The Langley Walk organizers are hoping to attract at least 2,012 participants this year, all of whom will receive a commemorative badge. The first 2,000 people to sign in on the day of the walk will receive a free pedometer.

This year to celebrate the 50th anniversary of the walk, organizers have also increased the number of prizes for the event:

* The top elementary/middle school will win $500 for the purchase of equipment

* The top secondary school will win $500 for equipment;

* The top  organization will win a night out at the Langley Events Centre, that will includes game admission to a suite and dinner;

* The family with the highest number of walkers will receive family admission to the Great Escape Indoor Playground;

* The most creatively dressed walker will receive a gift certificate for dinner and a movie;

* The oldest walker will be awarded a gift certificate for a new pair of walking/running shoes, and

* There will also be a special prize for the 2,012th walker to cross the finish line.

All walkers are eligible to enter the draw to win the grand prize of an iPad and signed Canucks jersey, which will be donated to the charity or organization of the winner's choice.

Walk enthusiast Debbie McGregor is putting out a challenge to all Langley residents to show up for the walk this year. Her father, Stan Van Meer, was a huge fan of the walk, and participated every single year since he started in 1976. He passed away last spring, just three weeks after completing his final Langley Walk.

"He was in a wheelchair, he really was not well. But he had such a smile on his face. It was just really cool that he made it to the last Langley Walk," McGregor said.

She, too, remembers how long the earlier walks used to be. One year, when walking with her grandmother and her young nephew, they accidently took a wrong turn and walked double the distance they intended to.

"They used to have two walks, a shorter version that was around six miles and the longer route that was 14 or 15 miles. And the one year when we went with my grandma, we screwed up and took a wrong turn," she recalled. "We wanted to do the short route because we were with grandma and my young nephew. But we messed up and we ended up on the long walk. You didn't want to take a wrong turn, we only did that once."

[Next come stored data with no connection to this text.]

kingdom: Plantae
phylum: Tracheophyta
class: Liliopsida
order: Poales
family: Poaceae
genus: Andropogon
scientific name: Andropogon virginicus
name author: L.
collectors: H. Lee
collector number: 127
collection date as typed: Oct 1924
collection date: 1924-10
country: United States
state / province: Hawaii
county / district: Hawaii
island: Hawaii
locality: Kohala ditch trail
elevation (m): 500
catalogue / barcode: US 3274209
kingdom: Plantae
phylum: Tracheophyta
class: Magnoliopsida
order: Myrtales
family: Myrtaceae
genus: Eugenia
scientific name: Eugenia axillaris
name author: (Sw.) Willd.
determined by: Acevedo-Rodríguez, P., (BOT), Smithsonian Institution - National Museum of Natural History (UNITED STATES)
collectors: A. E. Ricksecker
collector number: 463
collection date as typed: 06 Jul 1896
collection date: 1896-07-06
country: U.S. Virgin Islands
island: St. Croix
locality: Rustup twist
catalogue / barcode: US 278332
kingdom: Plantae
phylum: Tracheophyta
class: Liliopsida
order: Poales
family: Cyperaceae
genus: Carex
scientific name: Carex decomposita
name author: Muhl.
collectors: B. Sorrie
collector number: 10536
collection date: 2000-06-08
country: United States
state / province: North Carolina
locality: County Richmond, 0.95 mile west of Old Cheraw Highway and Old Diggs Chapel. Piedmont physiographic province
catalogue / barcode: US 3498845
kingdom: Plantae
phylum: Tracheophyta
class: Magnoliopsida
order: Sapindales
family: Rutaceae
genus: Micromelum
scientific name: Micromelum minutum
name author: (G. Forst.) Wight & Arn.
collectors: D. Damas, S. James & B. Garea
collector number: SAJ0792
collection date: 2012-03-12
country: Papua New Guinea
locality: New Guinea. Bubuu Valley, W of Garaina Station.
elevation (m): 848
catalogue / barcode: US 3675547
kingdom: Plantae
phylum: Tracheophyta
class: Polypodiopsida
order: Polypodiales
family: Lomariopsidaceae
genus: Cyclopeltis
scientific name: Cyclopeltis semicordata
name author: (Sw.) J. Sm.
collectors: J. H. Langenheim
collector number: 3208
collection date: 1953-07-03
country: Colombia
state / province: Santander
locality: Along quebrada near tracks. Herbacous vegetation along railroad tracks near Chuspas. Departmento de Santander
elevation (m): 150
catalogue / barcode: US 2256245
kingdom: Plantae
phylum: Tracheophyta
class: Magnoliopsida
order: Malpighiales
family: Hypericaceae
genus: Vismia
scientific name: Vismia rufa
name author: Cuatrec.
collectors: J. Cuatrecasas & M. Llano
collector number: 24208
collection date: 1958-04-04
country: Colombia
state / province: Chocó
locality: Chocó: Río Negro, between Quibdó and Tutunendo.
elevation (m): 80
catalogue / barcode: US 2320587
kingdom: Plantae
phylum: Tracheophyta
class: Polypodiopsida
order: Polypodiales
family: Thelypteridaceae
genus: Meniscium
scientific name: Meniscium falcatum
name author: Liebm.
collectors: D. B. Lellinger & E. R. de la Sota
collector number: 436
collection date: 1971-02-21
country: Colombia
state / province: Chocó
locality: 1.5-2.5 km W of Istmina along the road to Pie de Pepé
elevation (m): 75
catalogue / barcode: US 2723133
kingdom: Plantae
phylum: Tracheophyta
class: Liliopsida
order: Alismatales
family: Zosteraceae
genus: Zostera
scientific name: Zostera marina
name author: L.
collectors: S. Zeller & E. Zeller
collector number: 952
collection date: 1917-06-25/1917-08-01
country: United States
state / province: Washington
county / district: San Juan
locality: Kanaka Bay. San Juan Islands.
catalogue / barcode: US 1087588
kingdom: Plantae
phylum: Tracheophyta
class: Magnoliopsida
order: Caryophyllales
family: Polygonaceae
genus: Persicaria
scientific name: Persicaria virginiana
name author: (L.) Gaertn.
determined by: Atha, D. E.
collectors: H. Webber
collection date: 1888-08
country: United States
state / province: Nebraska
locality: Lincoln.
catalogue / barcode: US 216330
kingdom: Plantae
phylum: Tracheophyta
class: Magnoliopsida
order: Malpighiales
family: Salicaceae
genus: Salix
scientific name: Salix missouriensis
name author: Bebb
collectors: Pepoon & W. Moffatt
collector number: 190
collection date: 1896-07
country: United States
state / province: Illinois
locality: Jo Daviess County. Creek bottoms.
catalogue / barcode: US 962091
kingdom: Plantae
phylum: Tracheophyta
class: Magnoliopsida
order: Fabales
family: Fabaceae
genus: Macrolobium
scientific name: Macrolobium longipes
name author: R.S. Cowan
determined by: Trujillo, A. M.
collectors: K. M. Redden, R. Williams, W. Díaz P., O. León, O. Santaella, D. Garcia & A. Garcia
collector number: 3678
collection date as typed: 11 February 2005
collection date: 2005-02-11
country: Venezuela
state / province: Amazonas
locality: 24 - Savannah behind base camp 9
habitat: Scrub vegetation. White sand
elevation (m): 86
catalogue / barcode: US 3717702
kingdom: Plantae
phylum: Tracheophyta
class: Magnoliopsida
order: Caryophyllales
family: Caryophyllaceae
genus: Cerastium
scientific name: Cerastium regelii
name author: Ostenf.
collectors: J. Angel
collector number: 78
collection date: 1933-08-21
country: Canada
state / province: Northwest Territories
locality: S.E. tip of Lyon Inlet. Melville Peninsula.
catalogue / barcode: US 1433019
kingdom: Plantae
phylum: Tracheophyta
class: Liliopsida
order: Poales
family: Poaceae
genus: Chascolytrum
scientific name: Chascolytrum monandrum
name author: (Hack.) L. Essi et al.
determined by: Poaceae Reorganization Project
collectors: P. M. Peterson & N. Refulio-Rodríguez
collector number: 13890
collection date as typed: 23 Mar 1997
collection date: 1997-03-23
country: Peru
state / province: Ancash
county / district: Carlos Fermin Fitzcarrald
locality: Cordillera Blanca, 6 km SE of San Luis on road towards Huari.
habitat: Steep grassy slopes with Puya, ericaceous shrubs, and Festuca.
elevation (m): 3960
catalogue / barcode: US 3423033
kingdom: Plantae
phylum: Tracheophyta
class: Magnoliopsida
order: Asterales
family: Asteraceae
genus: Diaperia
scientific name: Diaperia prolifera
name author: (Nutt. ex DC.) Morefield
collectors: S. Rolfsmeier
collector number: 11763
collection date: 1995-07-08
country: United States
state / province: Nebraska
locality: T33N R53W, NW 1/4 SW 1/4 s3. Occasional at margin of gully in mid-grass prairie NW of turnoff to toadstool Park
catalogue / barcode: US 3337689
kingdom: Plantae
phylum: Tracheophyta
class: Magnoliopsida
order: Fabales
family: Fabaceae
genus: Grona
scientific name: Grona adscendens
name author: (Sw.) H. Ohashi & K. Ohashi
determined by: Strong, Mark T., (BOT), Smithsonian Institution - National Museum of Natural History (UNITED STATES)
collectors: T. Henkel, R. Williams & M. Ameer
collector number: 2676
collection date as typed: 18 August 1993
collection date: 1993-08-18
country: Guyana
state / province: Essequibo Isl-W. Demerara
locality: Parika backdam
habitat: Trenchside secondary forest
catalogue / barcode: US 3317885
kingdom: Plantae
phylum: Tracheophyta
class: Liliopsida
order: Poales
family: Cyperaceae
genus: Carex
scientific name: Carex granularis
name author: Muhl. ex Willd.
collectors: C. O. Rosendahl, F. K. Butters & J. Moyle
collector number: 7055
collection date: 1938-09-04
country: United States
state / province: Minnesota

Like the Humberstones, the McGregors have always turned the event into a huge family gathering.

"It's a big family event for us and we always do a luncheon after," McGregor said. "I really like that it's a community event, it's a blessing to be able to walk, and for us it's really a fun family time. It's nice to be able to just get out and walk."

You can register for the Langley Walk online at tol.ca/langleywalk, at any Township or City recreation centre or at the event at noon on Sunday, May 6 at McLeod Athletic Park, 56 Avenue and 216 Street. Dogs are welcome on the walk route, but are not allowed in the McLeod Athletic Park registration and festival area. There will be a "barking lot" set up outside the park for them to stay in. The walk starts at 1:30 p.m.